Return exactly those lines of the material below that fall between the line holding "락과 통합하십시오. 웹 앱 성능 전문이라면 그 기술이 ML 추" and the line holding "산업을 따라잡기 위해 고군분투할 수 있습니다.", inclusive.

════

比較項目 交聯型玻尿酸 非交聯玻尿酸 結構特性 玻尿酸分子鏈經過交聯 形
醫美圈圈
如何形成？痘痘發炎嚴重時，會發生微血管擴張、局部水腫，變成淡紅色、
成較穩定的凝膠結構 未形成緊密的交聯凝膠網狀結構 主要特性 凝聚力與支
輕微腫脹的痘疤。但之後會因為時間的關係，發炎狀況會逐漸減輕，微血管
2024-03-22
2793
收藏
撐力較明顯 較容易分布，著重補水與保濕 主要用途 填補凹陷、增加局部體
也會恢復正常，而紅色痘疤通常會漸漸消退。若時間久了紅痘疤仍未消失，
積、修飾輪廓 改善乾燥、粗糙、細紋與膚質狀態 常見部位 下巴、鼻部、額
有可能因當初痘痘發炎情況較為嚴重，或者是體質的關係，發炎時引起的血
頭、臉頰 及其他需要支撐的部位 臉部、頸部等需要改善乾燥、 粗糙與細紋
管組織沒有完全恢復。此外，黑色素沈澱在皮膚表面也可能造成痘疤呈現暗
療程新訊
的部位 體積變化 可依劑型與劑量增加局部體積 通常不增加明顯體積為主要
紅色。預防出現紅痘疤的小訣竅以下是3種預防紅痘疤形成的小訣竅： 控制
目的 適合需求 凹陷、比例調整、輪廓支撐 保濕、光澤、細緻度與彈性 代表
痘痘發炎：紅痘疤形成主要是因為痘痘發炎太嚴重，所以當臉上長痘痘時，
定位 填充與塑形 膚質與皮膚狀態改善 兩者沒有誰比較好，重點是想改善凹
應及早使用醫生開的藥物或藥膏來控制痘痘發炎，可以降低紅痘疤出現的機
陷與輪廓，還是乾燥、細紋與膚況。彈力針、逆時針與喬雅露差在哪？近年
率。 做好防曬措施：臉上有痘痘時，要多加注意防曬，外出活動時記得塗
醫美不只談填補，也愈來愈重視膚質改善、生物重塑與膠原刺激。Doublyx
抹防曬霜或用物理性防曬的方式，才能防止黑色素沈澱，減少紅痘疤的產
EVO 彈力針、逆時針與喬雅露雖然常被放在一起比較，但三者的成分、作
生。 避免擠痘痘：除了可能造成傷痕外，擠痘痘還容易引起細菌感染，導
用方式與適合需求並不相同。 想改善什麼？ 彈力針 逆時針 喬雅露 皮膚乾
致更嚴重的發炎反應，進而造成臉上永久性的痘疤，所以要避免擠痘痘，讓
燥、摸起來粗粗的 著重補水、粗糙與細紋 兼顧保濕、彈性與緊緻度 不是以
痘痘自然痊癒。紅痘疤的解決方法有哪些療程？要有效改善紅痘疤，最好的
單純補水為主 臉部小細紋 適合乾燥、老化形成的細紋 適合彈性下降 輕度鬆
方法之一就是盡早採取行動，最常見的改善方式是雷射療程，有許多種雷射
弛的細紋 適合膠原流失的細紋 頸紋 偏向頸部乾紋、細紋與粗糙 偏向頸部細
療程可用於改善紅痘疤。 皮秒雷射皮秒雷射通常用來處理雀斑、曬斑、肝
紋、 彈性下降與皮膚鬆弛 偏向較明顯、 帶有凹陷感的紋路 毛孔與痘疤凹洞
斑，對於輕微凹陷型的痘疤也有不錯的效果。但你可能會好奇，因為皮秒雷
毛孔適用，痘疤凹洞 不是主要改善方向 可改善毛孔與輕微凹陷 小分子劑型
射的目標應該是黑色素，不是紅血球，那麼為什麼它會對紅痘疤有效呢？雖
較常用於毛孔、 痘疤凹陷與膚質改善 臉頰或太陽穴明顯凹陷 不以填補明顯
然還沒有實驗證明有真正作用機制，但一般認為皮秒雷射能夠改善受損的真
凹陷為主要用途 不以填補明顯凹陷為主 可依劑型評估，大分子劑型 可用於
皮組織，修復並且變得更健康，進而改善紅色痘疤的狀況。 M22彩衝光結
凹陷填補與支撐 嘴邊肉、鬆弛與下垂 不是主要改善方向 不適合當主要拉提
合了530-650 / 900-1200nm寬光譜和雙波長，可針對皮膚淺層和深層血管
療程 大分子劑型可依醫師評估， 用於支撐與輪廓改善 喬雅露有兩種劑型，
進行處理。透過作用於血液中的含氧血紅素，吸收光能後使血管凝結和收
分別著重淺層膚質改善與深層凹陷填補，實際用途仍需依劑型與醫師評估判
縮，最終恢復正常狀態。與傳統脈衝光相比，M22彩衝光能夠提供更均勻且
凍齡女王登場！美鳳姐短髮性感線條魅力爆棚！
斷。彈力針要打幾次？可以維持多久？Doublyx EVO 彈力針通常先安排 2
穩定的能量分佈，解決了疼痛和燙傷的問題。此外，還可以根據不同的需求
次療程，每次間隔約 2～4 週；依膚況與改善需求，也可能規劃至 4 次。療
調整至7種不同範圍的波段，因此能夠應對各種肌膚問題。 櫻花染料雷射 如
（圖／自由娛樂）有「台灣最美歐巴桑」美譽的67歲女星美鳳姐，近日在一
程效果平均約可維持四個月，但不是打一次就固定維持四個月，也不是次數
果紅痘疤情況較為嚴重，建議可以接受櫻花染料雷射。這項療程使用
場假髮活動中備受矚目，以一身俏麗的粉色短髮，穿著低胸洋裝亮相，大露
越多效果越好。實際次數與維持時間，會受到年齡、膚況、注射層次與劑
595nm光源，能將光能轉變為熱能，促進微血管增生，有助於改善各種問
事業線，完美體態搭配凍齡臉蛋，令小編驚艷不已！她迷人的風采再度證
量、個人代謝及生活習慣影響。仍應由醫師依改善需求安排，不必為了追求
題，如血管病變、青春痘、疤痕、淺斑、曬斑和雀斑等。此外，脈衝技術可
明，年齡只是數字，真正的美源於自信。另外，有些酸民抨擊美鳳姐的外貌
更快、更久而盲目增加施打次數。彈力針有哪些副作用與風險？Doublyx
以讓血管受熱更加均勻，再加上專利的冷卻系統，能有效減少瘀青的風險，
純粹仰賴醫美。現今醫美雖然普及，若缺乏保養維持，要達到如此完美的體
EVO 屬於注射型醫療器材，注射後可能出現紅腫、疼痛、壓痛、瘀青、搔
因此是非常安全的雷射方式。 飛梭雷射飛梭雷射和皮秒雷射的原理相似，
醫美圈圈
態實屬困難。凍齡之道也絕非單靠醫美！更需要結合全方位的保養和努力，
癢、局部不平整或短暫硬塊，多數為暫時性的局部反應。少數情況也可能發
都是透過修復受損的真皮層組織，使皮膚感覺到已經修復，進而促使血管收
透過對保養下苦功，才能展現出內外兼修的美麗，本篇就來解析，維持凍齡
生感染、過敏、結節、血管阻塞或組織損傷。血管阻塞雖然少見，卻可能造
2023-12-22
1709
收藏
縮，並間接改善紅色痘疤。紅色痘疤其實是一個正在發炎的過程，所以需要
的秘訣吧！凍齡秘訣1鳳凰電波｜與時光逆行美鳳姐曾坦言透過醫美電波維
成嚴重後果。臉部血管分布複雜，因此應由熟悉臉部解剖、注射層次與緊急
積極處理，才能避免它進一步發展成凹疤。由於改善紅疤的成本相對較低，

════

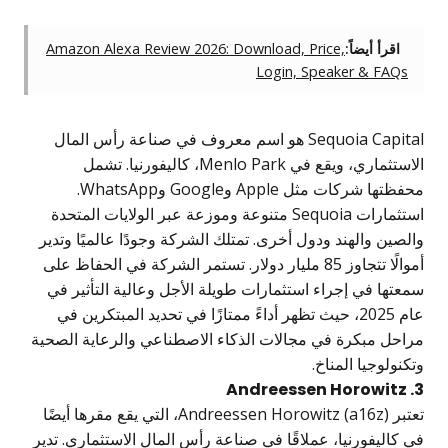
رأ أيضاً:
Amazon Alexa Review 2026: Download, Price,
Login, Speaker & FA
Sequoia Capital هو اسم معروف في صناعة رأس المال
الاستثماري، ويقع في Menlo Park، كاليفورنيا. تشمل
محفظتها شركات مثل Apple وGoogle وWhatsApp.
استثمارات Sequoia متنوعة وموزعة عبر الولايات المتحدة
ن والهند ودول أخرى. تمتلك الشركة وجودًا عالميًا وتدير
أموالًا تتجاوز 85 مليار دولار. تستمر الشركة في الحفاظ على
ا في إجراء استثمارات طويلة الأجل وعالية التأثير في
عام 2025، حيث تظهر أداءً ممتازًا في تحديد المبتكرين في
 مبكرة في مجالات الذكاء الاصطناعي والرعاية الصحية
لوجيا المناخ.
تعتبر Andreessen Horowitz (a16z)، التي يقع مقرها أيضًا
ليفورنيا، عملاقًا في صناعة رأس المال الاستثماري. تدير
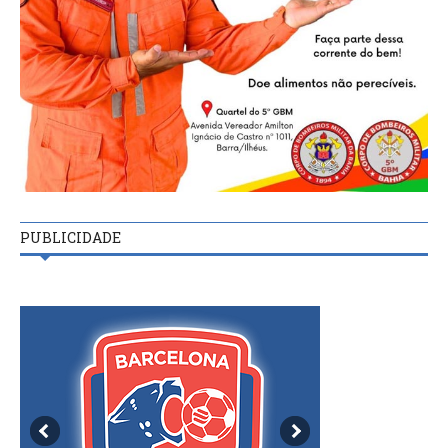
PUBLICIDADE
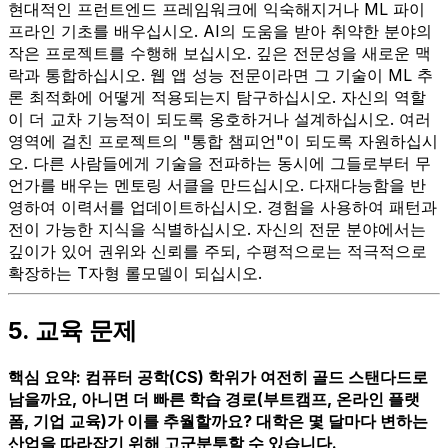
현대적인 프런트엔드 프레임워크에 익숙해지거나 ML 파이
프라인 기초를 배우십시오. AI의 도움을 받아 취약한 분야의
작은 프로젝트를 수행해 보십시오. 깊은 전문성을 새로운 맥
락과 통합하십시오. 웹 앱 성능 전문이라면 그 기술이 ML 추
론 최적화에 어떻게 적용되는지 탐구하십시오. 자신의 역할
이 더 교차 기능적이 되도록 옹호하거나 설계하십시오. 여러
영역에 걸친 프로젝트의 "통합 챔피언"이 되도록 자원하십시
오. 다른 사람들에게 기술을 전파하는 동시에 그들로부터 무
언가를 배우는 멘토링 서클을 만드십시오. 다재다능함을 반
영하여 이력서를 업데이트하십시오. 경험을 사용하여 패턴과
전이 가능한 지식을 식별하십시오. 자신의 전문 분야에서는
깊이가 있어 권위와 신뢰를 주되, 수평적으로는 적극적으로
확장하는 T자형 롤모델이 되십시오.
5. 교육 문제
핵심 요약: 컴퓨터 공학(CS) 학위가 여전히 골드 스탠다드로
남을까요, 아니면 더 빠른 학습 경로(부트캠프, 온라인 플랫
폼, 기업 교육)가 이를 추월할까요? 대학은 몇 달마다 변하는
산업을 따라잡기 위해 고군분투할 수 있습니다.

════

** WRITTEN RESPONSE **
락과 통합하십시오. 웹 앱 성능 전문이라면 그 기술이 ML 추
론 최적화에 어떻게 적용되는지 탐구하십시오. 자신의 역할
이 더 교차 기능적이 되도록 옹호하거나 설계하십시오. 여러
영역에 걸친 프로젝트의 "통합 챔피언"이 되도록 자원하십시
오. 다른 사람들에게 기술을 전파하는 동시에 그들로부터 무
언가를 배우는 멘토링 서클을 만드십시오. 다재다능함을 반
영하여 이력서를 업데이트하십시오. 경험을 사용하여 패턴과
전이 가능한 지식을 식별하십시오. 자신의 전문 분야에서는
깊이가 있어 권위와 신뢰를 주되, 수평적으로는 적극적으로
확장하는 T자형 롤모델이 되십시오.
5. 교육 문제
핵심 요약: 컴퓨터 공학(CS) 학위가 여전히 골드 스탠다드로
남을까요, 아니면 더 빠른 학습 경로(부트캠프, 온라인 플랫
폼, 기업 교육)가 이를 추월할까요? 대학은 몇 달마다 변하는
산업을 따라잡기 위해 고군분투할 수 있습니다.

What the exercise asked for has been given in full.